J Carrier

Although formal commencement ceremonies are absent this year, over the last several weeks this profession has welcomed thousands of new colleagues. To the women and men who have completed their studies and look to begin a career in the profession of architecture, I want to say two things: welcome, and the world needs you.

You achieved this milestone during a difficult and daunting time. The last few months have been uncertain and tragic. You begin your journey in a world that will measure time by before the COVID-19 pandemic and after.

Just as other generations have met the unique challenges of their time—from fighting and defeating tyranny abroad in World War II, to standing up to racial injustice and creating a basic social safety net in this country two decades later, to navigating a cold war, and then a hot war on terror—every generation is called to meet unique and serious challenges that will define them.

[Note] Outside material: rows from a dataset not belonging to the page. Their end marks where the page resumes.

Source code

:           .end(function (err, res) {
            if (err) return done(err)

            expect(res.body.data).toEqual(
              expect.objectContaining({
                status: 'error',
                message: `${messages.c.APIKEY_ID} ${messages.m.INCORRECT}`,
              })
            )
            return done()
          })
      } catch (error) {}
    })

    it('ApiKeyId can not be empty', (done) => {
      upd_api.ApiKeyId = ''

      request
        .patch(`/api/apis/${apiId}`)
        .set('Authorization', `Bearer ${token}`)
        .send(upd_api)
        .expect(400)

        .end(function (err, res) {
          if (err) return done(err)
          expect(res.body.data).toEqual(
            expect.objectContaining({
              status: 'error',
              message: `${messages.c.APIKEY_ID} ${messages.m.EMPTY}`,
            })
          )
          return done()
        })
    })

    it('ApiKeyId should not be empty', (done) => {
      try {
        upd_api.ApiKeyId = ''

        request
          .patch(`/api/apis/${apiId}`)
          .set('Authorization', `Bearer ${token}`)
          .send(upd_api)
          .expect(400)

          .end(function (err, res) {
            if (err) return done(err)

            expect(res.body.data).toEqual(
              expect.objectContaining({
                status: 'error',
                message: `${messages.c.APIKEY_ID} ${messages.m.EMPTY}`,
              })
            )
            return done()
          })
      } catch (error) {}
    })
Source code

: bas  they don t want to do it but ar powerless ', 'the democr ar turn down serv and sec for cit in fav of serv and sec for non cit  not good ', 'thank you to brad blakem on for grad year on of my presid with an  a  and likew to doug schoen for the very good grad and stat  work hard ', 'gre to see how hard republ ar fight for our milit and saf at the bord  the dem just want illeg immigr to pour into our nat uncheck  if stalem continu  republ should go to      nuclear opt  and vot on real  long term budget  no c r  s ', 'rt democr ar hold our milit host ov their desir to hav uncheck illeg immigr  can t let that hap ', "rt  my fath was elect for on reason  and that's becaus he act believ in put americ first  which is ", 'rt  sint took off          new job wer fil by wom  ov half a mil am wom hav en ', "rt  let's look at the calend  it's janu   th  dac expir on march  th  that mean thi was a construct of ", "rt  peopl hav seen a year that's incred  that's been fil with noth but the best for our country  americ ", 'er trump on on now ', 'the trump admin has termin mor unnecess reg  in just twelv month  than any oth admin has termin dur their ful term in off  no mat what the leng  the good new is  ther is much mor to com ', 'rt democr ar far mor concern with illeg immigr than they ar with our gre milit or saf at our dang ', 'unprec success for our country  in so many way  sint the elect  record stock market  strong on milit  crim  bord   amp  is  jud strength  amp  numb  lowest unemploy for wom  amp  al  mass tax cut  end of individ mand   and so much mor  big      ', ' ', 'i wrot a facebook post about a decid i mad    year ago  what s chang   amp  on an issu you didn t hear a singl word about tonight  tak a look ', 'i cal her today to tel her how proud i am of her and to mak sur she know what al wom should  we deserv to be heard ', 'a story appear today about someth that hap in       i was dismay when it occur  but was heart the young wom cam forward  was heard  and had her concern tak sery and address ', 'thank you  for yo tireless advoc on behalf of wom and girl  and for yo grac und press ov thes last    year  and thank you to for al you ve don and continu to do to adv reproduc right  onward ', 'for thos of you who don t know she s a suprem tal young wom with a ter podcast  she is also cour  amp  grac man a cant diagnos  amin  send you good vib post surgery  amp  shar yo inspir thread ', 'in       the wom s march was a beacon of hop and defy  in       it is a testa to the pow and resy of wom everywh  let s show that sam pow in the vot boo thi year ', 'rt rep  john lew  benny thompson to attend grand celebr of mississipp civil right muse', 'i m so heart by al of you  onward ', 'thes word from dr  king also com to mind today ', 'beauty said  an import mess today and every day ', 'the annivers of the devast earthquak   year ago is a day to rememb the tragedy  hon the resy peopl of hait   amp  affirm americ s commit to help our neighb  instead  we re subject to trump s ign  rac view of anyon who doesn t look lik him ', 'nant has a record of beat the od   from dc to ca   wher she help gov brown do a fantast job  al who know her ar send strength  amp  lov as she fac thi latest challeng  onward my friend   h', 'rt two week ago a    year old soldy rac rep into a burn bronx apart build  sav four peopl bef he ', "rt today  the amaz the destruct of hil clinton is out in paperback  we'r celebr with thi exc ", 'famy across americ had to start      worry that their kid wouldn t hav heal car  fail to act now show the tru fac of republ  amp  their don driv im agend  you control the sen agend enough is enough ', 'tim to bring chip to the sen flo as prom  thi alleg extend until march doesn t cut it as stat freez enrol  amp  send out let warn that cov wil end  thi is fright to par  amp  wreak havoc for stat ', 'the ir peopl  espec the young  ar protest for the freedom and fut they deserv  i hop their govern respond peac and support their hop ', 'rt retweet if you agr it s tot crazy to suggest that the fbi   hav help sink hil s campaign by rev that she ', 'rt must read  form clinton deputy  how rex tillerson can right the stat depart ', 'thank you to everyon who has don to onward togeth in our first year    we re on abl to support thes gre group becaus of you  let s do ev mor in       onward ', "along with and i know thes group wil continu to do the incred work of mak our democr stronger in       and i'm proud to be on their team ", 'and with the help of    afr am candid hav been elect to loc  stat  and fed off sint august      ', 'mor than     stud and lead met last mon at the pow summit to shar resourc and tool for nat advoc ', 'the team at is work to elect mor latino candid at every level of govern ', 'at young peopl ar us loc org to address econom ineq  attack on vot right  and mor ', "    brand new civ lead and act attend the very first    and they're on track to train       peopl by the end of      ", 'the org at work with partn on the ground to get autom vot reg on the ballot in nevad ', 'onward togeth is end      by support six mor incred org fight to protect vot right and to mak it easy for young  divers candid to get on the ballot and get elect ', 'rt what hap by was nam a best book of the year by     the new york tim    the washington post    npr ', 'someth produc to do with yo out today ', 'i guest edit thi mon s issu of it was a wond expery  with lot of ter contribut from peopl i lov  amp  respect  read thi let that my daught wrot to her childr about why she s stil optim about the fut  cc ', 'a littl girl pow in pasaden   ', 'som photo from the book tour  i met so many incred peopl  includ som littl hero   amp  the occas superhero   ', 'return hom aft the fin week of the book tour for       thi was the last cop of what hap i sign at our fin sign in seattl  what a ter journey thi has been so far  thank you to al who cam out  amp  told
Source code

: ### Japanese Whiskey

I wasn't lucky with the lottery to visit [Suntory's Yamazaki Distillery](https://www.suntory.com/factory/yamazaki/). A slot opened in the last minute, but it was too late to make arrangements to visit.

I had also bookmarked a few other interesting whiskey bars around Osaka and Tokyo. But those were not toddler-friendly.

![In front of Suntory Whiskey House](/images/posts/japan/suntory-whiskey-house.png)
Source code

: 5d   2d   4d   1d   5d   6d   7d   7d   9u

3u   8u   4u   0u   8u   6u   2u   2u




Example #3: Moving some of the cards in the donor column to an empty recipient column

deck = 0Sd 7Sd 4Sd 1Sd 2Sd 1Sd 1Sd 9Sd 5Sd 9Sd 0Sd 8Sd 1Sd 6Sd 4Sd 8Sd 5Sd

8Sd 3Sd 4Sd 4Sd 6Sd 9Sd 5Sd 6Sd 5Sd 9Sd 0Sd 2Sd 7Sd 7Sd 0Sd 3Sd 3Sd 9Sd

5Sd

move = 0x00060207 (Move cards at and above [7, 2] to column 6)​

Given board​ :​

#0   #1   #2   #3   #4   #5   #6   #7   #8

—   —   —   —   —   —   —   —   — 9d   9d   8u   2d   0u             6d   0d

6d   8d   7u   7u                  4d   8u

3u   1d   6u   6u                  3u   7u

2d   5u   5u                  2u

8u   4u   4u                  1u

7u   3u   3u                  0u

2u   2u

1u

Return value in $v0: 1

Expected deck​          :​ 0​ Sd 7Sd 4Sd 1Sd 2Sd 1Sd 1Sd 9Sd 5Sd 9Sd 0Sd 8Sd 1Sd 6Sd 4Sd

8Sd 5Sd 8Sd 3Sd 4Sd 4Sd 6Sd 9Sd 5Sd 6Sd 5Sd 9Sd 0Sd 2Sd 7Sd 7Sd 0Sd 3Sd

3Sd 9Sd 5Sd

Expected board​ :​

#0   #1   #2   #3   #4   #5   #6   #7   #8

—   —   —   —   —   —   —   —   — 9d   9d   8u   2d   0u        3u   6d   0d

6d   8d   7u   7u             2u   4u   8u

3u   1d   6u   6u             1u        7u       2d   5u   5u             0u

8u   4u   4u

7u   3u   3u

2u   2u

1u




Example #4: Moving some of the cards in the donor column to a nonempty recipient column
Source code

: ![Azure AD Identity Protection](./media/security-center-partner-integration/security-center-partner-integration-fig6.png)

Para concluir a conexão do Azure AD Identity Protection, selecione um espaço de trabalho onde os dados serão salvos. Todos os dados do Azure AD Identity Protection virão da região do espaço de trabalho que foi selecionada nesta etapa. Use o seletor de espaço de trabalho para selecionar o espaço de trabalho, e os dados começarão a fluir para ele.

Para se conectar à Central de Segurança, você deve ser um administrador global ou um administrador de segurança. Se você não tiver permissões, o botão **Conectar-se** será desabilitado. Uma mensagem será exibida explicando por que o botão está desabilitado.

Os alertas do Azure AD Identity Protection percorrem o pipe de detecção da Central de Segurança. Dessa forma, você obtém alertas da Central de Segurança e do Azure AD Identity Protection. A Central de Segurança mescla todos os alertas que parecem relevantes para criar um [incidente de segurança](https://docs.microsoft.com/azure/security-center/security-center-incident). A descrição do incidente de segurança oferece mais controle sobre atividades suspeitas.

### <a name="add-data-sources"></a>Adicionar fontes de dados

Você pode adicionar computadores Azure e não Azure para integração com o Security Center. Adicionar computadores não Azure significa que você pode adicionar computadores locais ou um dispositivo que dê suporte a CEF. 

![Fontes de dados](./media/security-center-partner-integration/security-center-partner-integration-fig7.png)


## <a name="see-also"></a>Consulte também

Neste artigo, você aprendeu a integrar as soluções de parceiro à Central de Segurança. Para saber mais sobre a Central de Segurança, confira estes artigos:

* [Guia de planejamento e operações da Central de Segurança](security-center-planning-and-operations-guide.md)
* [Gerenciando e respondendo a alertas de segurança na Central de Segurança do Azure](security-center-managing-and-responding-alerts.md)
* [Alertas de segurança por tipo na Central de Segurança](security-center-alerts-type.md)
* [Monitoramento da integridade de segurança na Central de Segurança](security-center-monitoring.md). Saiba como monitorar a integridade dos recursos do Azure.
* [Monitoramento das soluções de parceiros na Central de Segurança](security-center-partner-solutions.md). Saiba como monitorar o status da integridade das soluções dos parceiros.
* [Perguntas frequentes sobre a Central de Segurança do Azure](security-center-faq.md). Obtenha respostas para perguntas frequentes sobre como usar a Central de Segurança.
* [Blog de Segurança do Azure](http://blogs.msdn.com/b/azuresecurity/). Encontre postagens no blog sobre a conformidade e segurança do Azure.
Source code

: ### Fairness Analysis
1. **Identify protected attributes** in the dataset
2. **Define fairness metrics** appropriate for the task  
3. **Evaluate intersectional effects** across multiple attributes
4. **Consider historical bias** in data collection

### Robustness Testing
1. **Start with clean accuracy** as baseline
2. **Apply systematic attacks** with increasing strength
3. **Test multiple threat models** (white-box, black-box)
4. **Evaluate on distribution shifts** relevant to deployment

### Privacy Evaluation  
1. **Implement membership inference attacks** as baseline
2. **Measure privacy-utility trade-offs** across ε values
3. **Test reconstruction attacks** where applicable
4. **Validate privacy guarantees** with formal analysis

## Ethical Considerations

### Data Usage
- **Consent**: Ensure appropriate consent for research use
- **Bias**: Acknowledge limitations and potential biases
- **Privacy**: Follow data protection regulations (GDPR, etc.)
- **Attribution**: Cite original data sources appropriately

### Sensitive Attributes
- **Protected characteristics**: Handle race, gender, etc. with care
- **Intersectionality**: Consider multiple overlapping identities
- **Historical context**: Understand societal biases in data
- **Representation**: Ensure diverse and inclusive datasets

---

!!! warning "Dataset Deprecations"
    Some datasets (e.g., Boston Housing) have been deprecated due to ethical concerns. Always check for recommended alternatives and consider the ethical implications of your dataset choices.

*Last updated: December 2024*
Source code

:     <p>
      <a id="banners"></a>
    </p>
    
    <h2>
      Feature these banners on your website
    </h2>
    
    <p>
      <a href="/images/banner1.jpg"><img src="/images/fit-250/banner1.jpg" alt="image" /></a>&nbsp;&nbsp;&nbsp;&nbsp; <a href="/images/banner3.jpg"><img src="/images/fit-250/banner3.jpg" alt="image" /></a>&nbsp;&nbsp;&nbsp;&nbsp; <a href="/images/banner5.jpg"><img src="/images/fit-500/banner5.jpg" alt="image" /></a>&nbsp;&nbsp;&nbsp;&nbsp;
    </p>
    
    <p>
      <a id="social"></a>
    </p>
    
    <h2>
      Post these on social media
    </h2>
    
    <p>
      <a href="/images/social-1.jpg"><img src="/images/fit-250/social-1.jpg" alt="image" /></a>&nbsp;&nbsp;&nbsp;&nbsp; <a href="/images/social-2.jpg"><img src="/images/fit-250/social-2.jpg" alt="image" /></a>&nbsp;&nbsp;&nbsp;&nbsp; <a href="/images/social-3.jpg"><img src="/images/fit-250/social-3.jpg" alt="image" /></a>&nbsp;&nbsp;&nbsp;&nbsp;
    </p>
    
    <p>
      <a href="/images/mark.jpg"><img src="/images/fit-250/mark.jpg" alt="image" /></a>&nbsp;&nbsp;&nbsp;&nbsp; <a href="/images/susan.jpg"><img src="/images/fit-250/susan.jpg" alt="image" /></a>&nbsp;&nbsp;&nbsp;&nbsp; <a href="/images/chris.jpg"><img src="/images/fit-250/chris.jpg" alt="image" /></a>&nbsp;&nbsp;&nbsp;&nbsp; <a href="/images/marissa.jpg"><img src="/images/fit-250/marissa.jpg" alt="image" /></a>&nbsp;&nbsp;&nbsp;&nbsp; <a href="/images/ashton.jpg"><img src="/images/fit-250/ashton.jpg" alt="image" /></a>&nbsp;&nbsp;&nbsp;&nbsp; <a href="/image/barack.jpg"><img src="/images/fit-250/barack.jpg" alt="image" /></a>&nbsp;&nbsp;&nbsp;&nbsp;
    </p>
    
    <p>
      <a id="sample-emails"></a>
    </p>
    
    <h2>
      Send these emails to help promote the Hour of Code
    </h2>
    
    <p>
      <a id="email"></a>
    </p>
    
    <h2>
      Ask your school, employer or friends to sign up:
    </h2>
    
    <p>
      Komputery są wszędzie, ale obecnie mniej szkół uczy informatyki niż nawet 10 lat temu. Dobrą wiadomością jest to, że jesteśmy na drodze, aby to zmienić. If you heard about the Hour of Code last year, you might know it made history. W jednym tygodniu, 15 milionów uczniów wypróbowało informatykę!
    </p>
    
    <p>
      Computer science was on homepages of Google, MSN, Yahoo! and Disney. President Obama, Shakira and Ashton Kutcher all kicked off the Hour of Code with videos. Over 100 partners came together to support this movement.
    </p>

All of us will be defined by how we meet the challenge of COVID-19 and the related, longer-term challenge of climate change. There is no playbook, no historical touchstone for navigating a global pandemic or an environmental disaster in the 21st century.

While COVID-19 has reminded us of our vulnerability as a society and as individuals, it has also revealed what is best about humanity: compassion and sacrifice for the greater good.

Your training as an architect will make you invaluable to your community. The ability to envision something that doesn’t yet exist, to solve problems with a mixture of equal part technical acumen, creative instincts, and passion to leave our world better than you found it—all of this confers an added duty to look for ways to help and to serve.

It is true that COVID-19 has touched and reshaped our lives and will present challenges that we haven’t thought of today. It is also true that we don’t have to be defined by those or any other challenges we face. Instead, we can choose to be defined by our response personally, professionally, and as citizens of the global community.

I can’t tell you how proud I am that so many continue to choose architecture as their path in life. Our profession, as you know, has a long, rich history of providing solutions to society’s challenges through the power of design.

I look forward to working with you and your colleagues to solve the challenges ahead, one project and one community at a time.

Even though I won’t personally meet many of you, I have no doubt that I will see your impact. The paradox of the COVID-19 pandemic is that while it has required us to social distance, it has helped bring us all closer and has reminded us how connected we are.

The truth is, both the pandemic and climate change have scrambled even our most basic assumptions of what the future will look like. Like you, I don’t have any idea what the “new normal” will look like, but I know this: Collectively, we have the power to meet the many challenges in the days ahead. I also know that we will be stronger in the end for our efforts.

We all have a lot of work ahead of us. Our job at AIA is to help you help your community not just during this current crisis, but for years to come. COVID-19 will continue to alter what we consider normal. AIA is committed to ensuring that you have the tools, knowledge, and policies you need to respond to the challenges of the new normal and to lead efforts to create a healthier, safer, more equitable, and sustainable built world.

If there is a bright spot to the COVID-19 tragedy, it is that it has demonstrated what is best about all of us, and the power of individual action to help solve a global challenge.

Again, congratulations to all of the new graduates. I look forward to seeing how you make a difference in a world that desperately needs your talent and energy to meet the challenges ahead.